Benefits as a Retention Tool: The Data

What our benchmarking data reveals about the link between competitive benefits and employee retention.

3 min readBy Bnchmrk Team

Everyone says benefits help with retention. But what does the data actually show? Here's what we've learned from analyzing employer benefits alongside turnover patterns.

The Correlation

Employers with above-median benefits competitiveness scores show:

  • Lower voluntary turnover rates
  • Higher employee satisfaction scores (where measured)
  • Stronger recruiting outcomes
  • Longer average tenure

This correlation holds across industries and company sizes, though the magnitude varies.

What Matters Most

Not all benefits contribute equally to retention:

    High impact:
  • Medical plan design and cost-sharing
  • Employer contribution levels
  • Mental health benefits
  • PTO policies (though not strictly "benefits")
    Moderate impact:
  • Dental and vision coverage
  • Life and disability insurance
  • HSA/FSA options
    Lower impact (but still matters):
  • Voluntary benefit options
  • Wellness programs
  • Ancillary perks

The hierarchy isn't surprising—medical coverage is the most expensive and most used benefit.
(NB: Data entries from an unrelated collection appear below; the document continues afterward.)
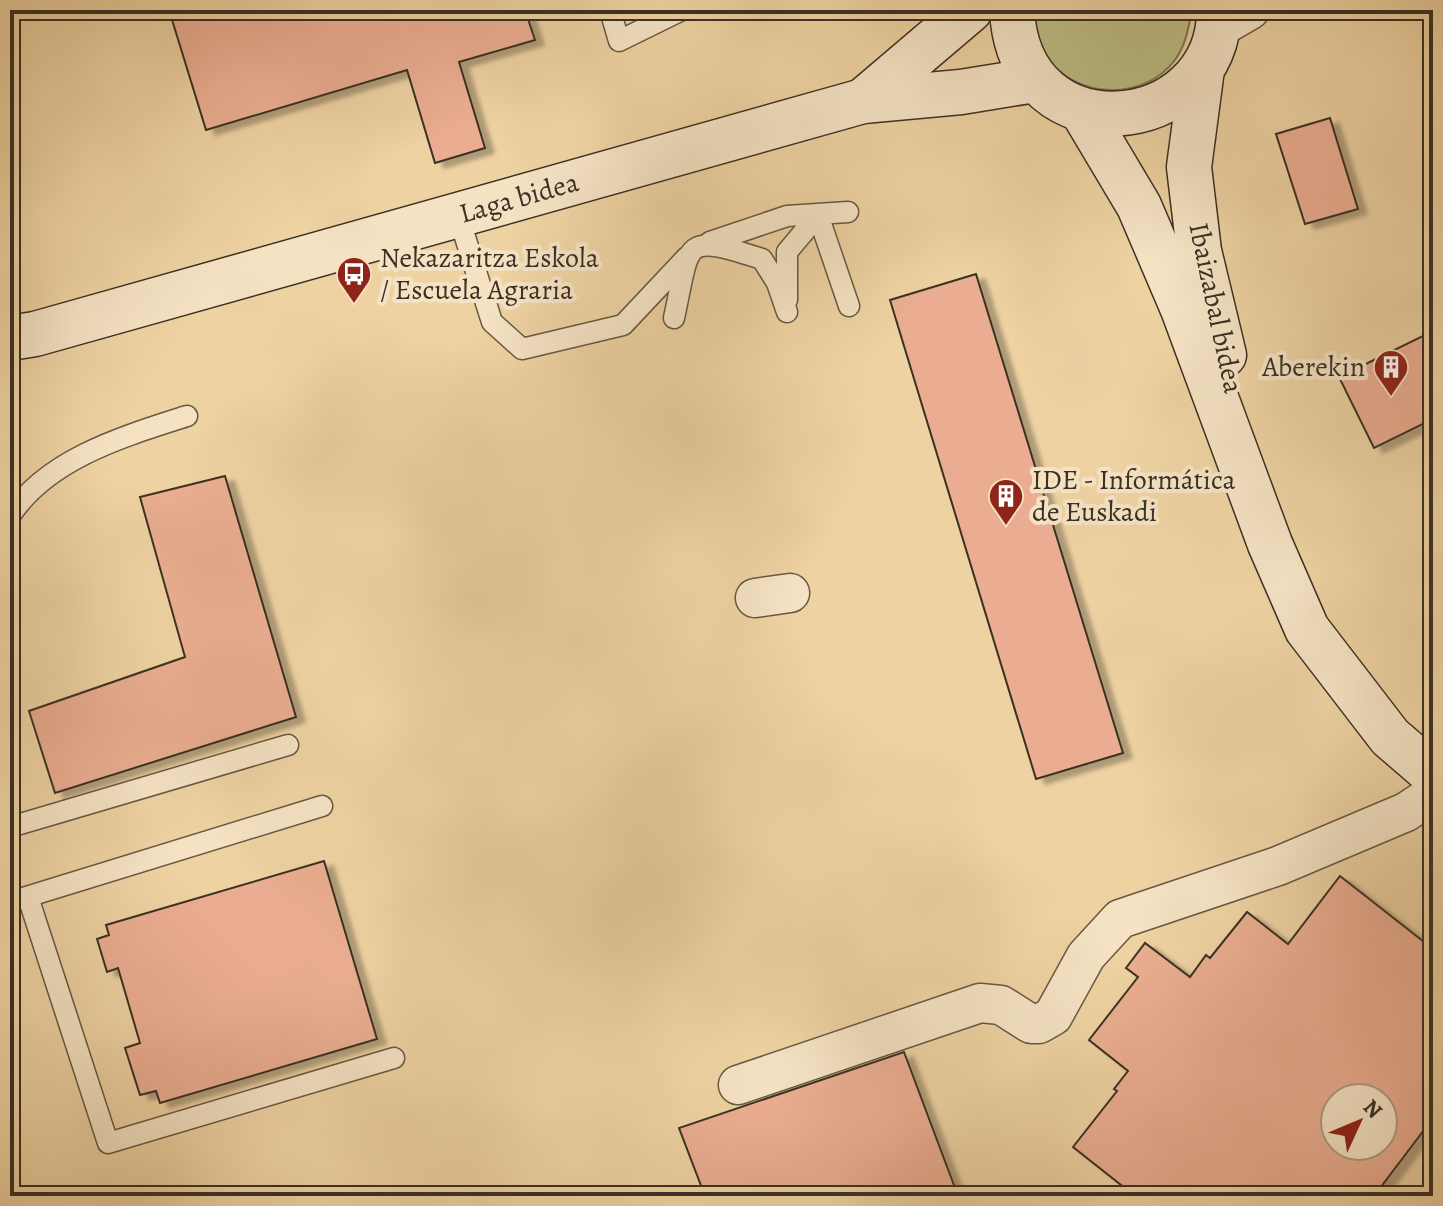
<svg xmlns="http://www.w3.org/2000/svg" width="1443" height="1206" font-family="Alegreya,serif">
	<defs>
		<filter id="shadow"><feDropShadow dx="9" dy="5" stdDeviation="2" flood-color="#0004"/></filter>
	</defs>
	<rect width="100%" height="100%" fill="#eed2a2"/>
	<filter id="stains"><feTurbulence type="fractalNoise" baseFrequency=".0025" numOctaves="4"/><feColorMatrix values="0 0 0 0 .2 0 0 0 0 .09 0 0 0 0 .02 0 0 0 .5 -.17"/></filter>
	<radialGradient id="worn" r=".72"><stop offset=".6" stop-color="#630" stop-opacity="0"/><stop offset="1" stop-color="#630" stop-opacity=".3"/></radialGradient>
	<!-- green -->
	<path fill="#bcbb82" stroke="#7b7653" stroke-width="2" d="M1032 10H1191V14C1188 31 1185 46 1175 60 1143 102 1076 99 1046 57 1038 45 1036 24 1032 10Z"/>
	<!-- building -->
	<g fill="#eaad91" stroke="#3a3024" stroke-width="2" fill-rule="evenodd" filter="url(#shadow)">
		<path d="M169 10H525L535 40 459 62 485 148 435 163 407 70 206 130Z"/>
		<path d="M1330 118 1358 209 1305 224 1276 134Z"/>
		<path d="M976 274 1123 753 1036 779 890 300Z"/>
		<path d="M1433 331V419L1374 448 1339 377Z"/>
		<path d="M225 476 296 717 55 793 29 711 185 657 140 497Z"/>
		<path d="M324 861 377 1039 160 1103 156 1091 140 1095 125 1048 140 1043 118 968 107 972 97 939 109 935 106 925Z"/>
		<path d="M1340 876 1433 949V1118L1374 1196H1135L1073 1147 1117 1091 1114 1089 1128 1071 1089 1040 1138 977 1126 968 1145 943 1190 977 1206 955 1210 958 1247 912 1288 944ZM1335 1098H1383V1146H1335Z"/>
		<path d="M904 1052 958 1196H705L679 1128Z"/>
	</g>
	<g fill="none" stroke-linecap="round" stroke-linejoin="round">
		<!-- lane casing -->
		<g stroke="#675844" stroke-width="23">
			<g id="lane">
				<path d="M610 10 619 41 682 10"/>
				<path d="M458 215 492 322 522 349 623 325 687 257"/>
				<path d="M818 215 849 306"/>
				<path d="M710 242 787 216 848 212"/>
				<path d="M787 300V252L818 215"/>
				<path d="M674 318C691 240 681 233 762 259L777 283 787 312"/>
				<path d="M10 516C48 458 125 436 187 416"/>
				<path d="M10 827 288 745"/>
				<path d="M28 897 108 1143 394 1058"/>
				<path d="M10 902 322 806"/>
			</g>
		</g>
		<!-- street casing -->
		<g stroke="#675844" stroke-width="41">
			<g id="street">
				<path d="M1219 28 1250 10"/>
				<path d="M755 598 790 593"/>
				<path d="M738 1085 980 1003 1001 1005 1031 1024H1039L1053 1016 1086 956 1120 919 1278 866 1406 812 1433 794"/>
			</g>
		</g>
		<!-- secondary casing -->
		<g stroke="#3a3024" stroke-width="47">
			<g id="secondary">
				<path d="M1012 10C1019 159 1220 137 1219 10"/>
				<path d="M1202 69 1189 167 1199 251 1224 355"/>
				<path d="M863 101 970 10"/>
				<path d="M1083 112 1139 206 1183 309 1270 544 1307 629 1390 737 1433 774"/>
				<path id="s1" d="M10 338 35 334 863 101 961 92 1035 80"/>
			</g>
		</g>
		<!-- lane -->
		<use href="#lane" stroke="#f4e2c3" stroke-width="20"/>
		<!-- street -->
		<use href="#street" stroke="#f4e2c3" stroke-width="38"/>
		<!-- secondary -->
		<use href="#secondary" stroke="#f4e2c3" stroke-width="44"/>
	</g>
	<!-- icons -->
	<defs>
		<g id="bus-pin" transform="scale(1.8)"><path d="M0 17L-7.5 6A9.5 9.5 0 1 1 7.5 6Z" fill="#8f2418" stroke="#f4e2c3"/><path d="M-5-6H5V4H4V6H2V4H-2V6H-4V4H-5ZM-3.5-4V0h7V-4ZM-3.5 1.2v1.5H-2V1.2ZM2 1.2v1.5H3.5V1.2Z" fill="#fff"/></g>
		<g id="building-pin" transform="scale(1.8)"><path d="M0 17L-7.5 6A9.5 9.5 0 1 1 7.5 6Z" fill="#8f2418" stroke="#f4e2c3"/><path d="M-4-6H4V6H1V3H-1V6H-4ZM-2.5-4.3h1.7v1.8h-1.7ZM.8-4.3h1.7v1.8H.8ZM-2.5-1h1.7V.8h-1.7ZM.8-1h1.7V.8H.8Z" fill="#fff"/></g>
	</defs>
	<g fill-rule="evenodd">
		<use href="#bus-pin" x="354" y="274"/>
		<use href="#building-pin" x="1391" y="367"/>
		<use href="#building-pin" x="1006" y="496"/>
	</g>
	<g text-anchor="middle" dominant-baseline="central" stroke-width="8" stroke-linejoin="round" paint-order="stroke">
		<!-- street labels -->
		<g font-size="28" fill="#3a3024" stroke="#f4e2c3">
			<text stroke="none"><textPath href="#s1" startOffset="528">Laga bidea</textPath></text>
			<text transform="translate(1216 308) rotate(78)">Ibaizabal bidea</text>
		</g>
		<!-- poi labels -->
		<g font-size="28" fill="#3a3024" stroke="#f4e2c3" text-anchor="start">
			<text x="380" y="258">Nekazaritza Eskola<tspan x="380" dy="32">/ Escuela Agraria</tspan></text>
			<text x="1365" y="367" text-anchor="end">Aberekin</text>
			<text x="1032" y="480">IDE - Informática<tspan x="1032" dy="32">de Euskadi</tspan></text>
		</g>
	</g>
	<!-- margin -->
	<rect width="1443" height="1206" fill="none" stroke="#eed2a2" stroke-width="40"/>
	<rect x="12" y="12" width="1419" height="1182" fill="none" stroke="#3a3024" stroke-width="4"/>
	<rect x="20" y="20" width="1403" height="1166" fill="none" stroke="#3a3024" stroke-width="2"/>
	<!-- north arrow -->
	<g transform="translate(1359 1122) rotate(46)"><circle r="38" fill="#f4e2c3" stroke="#aa9b83" stroke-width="2"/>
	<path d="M0-6L14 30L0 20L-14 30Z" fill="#8f2418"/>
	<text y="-12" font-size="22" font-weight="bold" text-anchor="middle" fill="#3a3024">N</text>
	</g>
	<rect width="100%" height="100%" filter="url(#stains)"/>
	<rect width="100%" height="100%" fill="url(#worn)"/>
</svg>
It matters most.

The Family Factor

Family coverage is particularly important for retention:

  • Employees with dependents on their health plan are significantly less likely to leave
  • The hassle of changing family coverage creates switching costs
  • Poor family-tier contributions are a common reason employees cite when leaving

Employers who skimp on family benefits may save money short-term but pay in turnover.

The Awareness Gap

Benefits only drive retention if employees understand their value:

  • Many employees underestimate their benefits' market value
  • Total compensation statements help close this gap
  • Regular communication beyond open enrollment matters
  • Exit interviews often reveal benefits were better than employees realized

Employers with great benefits but poor communication don't capture the retention advantage.

Calculating ROI

Is investing in benefits worth it? The math:

Cost of turnover: 50-200% of annual salary depending on role Cost of benefits enhancement: Often 2-5% of compensation Breakeven: If better benefits prevent even one turnover per 20-50 employees, the investment pays off

This rough calculation suggests benefits investments often have positive ROI—but specifics depend on your turnover rates, replacement costs, and competitive position.

The Benchmarking Connection

To use benefits as a retention tool effectively:

  1. Know where you stand vs. competitors
  2. Identify your biggest gaps
  3. Prioritize high-impact areas
  4. Communicate value to employees
  5. Measure results over time

Benchmarking is the foundation. You can't improve what you don't measure.